● Transcribed page contents:
BEGIN

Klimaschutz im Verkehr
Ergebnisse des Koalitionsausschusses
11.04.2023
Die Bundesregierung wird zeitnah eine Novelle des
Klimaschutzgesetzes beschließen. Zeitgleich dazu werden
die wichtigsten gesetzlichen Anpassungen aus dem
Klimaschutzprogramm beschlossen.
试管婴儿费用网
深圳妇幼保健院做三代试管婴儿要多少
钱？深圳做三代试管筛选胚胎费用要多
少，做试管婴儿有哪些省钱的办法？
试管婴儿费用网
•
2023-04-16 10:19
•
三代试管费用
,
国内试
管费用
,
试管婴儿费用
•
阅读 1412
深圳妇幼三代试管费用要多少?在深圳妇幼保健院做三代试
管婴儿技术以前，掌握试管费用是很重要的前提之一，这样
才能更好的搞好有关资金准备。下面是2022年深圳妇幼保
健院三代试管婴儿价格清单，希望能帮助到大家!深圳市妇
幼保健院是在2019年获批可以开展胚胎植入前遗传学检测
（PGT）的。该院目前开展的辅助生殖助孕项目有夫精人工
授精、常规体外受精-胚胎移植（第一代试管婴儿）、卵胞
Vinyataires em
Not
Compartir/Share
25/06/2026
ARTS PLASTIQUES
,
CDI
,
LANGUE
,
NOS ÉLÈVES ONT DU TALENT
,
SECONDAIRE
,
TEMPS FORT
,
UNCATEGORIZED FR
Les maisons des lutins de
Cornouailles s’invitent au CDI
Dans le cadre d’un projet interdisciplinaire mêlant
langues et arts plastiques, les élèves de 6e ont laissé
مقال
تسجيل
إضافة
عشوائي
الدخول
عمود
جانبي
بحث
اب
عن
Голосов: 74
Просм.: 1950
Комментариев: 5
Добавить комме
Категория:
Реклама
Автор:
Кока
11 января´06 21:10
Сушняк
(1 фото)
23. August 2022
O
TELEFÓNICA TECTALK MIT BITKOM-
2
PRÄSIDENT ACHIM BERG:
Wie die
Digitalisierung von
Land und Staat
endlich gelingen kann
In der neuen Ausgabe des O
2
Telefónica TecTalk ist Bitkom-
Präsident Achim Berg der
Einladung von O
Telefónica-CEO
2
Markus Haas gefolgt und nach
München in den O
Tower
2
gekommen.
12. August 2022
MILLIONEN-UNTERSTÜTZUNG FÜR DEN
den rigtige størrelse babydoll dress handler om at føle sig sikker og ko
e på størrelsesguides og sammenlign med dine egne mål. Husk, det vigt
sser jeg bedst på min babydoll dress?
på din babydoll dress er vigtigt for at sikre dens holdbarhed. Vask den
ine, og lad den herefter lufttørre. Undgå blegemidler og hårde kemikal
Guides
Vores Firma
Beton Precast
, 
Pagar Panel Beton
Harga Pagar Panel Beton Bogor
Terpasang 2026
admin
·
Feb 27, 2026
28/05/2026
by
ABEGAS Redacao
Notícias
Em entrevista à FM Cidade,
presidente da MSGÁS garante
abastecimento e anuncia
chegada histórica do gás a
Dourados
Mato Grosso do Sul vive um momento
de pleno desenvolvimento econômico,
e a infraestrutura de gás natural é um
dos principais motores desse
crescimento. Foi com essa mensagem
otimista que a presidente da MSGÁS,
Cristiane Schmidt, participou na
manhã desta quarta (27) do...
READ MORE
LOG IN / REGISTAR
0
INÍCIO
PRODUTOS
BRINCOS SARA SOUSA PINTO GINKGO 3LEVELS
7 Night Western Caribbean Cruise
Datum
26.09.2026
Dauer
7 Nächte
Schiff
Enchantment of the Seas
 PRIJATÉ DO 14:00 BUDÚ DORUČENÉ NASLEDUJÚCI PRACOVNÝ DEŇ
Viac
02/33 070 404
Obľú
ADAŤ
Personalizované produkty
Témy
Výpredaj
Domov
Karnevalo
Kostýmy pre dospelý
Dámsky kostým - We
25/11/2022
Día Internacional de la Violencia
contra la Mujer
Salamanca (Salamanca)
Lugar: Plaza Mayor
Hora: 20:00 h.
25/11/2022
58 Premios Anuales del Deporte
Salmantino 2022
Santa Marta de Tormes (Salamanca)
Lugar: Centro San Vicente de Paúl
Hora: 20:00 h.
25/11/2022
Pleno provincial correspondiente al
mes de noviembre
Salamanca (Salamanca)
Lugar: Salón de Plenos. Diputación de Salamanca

END

● Task: Every record, from top to bottom, must be transcribed exactly.

● Solution for this task:
Klimaschutz im Verkehr
Ergebnisse des Koalitionsausschusses
11.04.2023
Die Bundesregierung wird zeitnah eine Novelle des
Klimaschutzgesetzes beschließen. Zeitgleich dazu werden
die wichtigsten gesetzlichen Anpassungen aus dem
Klimaschutzprogramm beschlossen.
试管婴儿费用网
深圳妇幼保健院做三代试管婴儿要多少
钱？深圳做三代试管筛选胚胎费用要多
少，做试管婴儿有哪些省钱的办法？
试管婴儿费用网
•
2023-04-16 10:19
•
三代试管费用
,
国内试
管费用
,
试管婴儿费用
•
阅读 1412
深圳妇幼三代试管费用要多少?在深圳妇幼保健院做三代试
管婴儿技术以前，掌握试管费用是很重要的前提之一，这样
才能更好的搞好有关资金准备。下面是2022年深圳妇幼保
健院三代试管婴儿价格清单，希望能帮助到大家!深圳市妇
幼保健院是在2019年获批可以开展胚胎植入前遗传学检测
（PGT）的。该院目前开展的辅助生殖助孕项目有夫精人工
授精、常规体外受精-胚胎移植（第一代试管婴儿）、卵胞
Vinyataires em
Not
Compartir/Share
25/06/2026
ARTS PLASTIQUES
,
CDI
,
LANGUE
,
NOS ÉLÈVES ONT DU TALENT
,
SECONDAIRE
,
TEMPS FORT
,
UNCATEGORIZED FR
Les maisons des lutins de
Cornouailles s’invitent au CDI
Dans le cadre d’un projet interdisciplinaire mêlant
langues et arts plastiques, les élèves de 6e ont laissé
مقال
تسجيل
إضافة
عشوائي
الدخول
عمود
جانبي
بحث
اب
عن
Голосов: 74
Просм.: 1950
Комментариев: 5
Добавить комме
Категория:
Реклама
Автор:
Кока
11 января´06 21:10
Сушняк
(1 фото)
23. August 2022
O
TELEFÓNICA TECTALK MIT BITKOM-
2
PRÄSIDENT ACHIM BERG:
Wie die
Digitalisierung von
Land und Staat
endlich gelingen kann
In der neuen Ausgabe des O
2
Telefónica TecTalk ist Bitkom-
Präsident Achim Berg der
Einladung von O
Telefónica-CEO
2
Markus Haas gefolgt und nach
München in den O
Tower
2
gekommen.
12. August 2022
MILLIONEN-UNTERSTÜTZUNG FÜR DEN
den rigtige størrelse babydoll dress handler om at føle sig sikker og ko
e på størrelsesguides og sammenlign med dine egne mål. Husk, det vigt
sser jeg bedst på min babydoll dress?
på din babydoll dress er vigtigt for at sikre dens holdbarhed. Vask den
ine, og lad den herefter lufttørre. Undgå blegemidler og hårde kemikal
Guides
Vores Firma
Beton Precast
, 
Pagar Panel Beton
Harga Pagar Panel Beton Bogor
Terpasang 2026
admin
·
Feb 27, 2026
28/05/2026
by
ABEGAS Redacao
Notícias
Em entrevista à FM Cidade,
presidente da MSGÁS garante
abastecimento e anuncia
chegada histórica do gás a
Dourados
Mato Grosso do Sul vive um momento
de pleno desenvolvimento econômico,
e a infraestrutura de gás natural é um
dos principais motores desse
crescimento. Foi com essa mensagem
otimista que a presidente da MSGÁS,
Cristiane Schmidt, participou na
manhã desta quarta (27) do...
READ MORE
LOG IN / REGISTAR
0
INÍCIO
PRODUTOS
BRINCOS SARA SOUSA PINTO GINKGO 3LEVELS
7 Night Western Caribbean Cruise
Datum
26.09.2026
Dauer
7 Nächte
Schiff
Enchantment of the Seas
 PRIJATÉ DO 14:00 BUDÚ DORUČENÉ NASLEDUJÚCI PRACOVNÝ DEŇ
Viac
02/33 070 404
Obľú
ADAŤ
Personalizované produkty
Témy
Výpredaj
Domov
Karnevalo
Kostýmy pre dospelý
Dámsky kostým - We
25/11/2022
Día Internacional de la Violencia
contra la Mujer
Salamanca (Salamanca)
Lugar: Plaza Mayor
Hora: 20:00 h.
25/11/2022
58 Premios Anuales del Deporte
Salmantino 2022
Santa Marta de Tormes (Salamanca)
Lugar: Centro San Vicente de Paúl
Hora: 20:00 h.
25/11/2022
Pleno provincial correspondiente al
mes de noviembre
Salamanca (Salamanca)
Lugar: Salón de Plenos. Diputación de Salamanca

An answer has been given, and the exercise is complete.